Да, именно такими и оказались последние годы жизни Пушкина. Недоверие и притеснения властей, «отеческие» заботы само­держца, поставившего поэта под «дружеский» надзор главы вы­сшей тайной полиции шефа жандармов Бенкендорфа, то и дело спускавшего на него своего цепного пса — Булгарина, цензурные стеснения; непонимание многими, в том числе даже близкими дру­зьями, новой пушкинской позиции по отношению к царю; грубые нападки, сменившие былые восторги, критиков, не способных до­статочно оценить слишком далеко ушедшие вперед, обращенные в будущее, новые его великие создания, твердивших в период его на­ивысшей зрелости о полном упадке пушкинского дарования; ката­строфически усиливавшиеся материальные затруднения; невоз­можность вольно отдаваться главному делу своей жизни — литера­турной работе — все это действительно превращало жизненную до­рогу поэта в безысходно трудный — отягощенный горестями и уны­нием — путь. И все же не только страдания, но и наслаждения ведал он на своем пути.

Выпадала пора, когда поэт «упивался» гармонией — предавался вдохновенному творческому труду, «обливался» слезами умиления и восторга как над своими собственными художественными «вы­мыслами», так и над «созданьями искусств и вдохновенья» («Из Пиндемонти», 1836) — творениями других великих мастеров миро­вой художественной культуры. Исполнилась и еще одна заветная надежда поэта. Его печальный закат был озаренулыбкой любви - большого личного счастья, к которому он так давно и так настой­чиво стремился.

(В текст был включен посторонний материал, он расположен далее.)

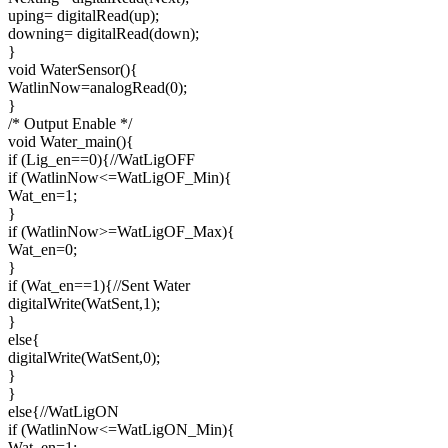
uping= digitalRead(up);
downing= digitalRead(down);
}
void WaterSensor(){
WatlinNow=analogRead(0);
}
/* Output Enable */
void Water_main(){
if (Lig_en==0){//WatLigOFF
if (WatlinNow<=WatLigOF_Min){
Wat_en=1;
}
if (WatlinNow>=WatLigOF_Max){
Wat_en=0;
}
if (Wat_en==1){//Sent Water
digitalWrite(WatSent,1);
}
else{
digitalWrite(WatSent,0);
}
}
else{//WatLigON
if (WatlinNow<=WatLigON_Min){
Wat_en=1;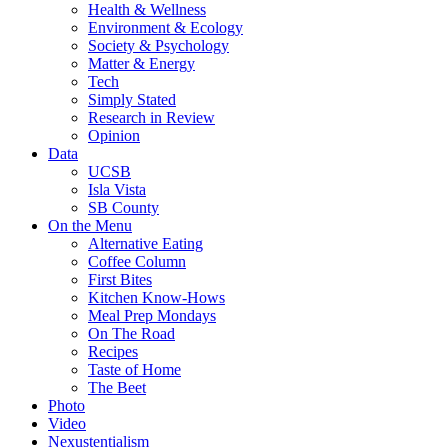
Health & Wellness
Environment & Ecology
Society & Psychology
Matter & Energy
Tech
Simply Stated
Research in Review
Opinion
Data
UCSB
Isla Vista
SB County
On the Menu
Alternative Eating
Coffee Column
First Bites
Kitchen Know-Hows
Meal Prep Mondays
On The Road
Recipes
Taste of Home
The Beet
Photo
Video
Nexustentialism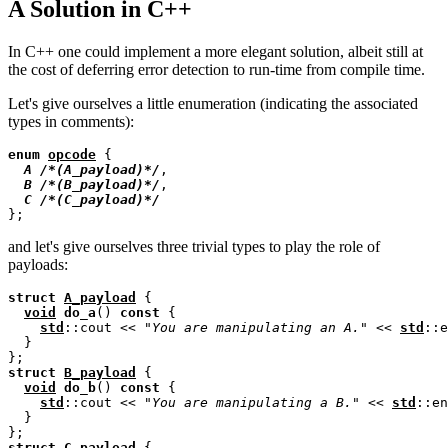
A Solution in C++
In C++ one could implement a more elegant solution, albeit still at
the cost of deferring error detection to run-time from compile time.
Let's give ourselves a little enumeration (indicating the associated
types in comments):
enum
opcode
 {

A
/*
(A_payload)
*/
,

B
/*
(B_payload)
*/
,

C
/*
(C_payload)
*/
and let's give ourselves three trivial types to play the role of
payloads:
struct
A_payload
 {

void
do_a
() 
const
 {

std
::cout << 
"You are manipulating an A."
 << 
std
::e
  }

struct
B_payload
 {

void
do_b
() 
const
 {

std
::cout << 
"You are manipulating a B."
 << 
std
::en
  }

struct
C_payload
 {
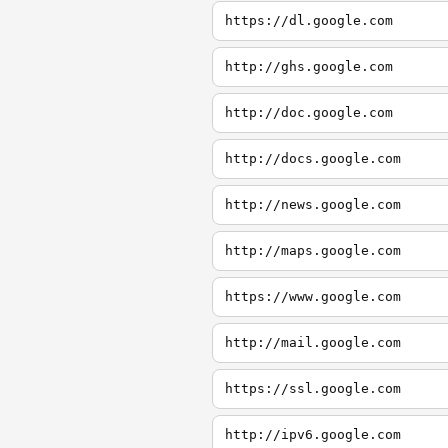
https://dl.google.com
http://ghs.google.com
http://doc.google.com
http://docs.google.com
http://news.google.com
http://maps.google.com
https://www.google.com
http://mail.google.com
https://ssl.google.com
http://ipv6.google.com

Исходя из своих архивных разысканий, учитывая многочис­ленные новые материалы, найденные другими исследователями-пушкинистами после Щеголева, обильно черпая из такого драго­ценного источника, как письма самого Пушкина, авторы настоя­щей книги сумели убедительно показать, что вносила это большое счастье в личную жизнь поэта именно его жена.

Но только этим защита ее не может ограничиться. В одном из стихотворений Пушкина начала 20-х годов встречается парадокса­льное, на первый взгляд, а по существу глубоко диалектичное, сло­восочетание: «погибельное счастье». И, несмотря на все, только что сказанное, погибельным оказалось счастье и самого поэта: оза­ренный прощальной улыбкой любви, закат последних месяцев его жизни окрасился в кроваво-красные цвета.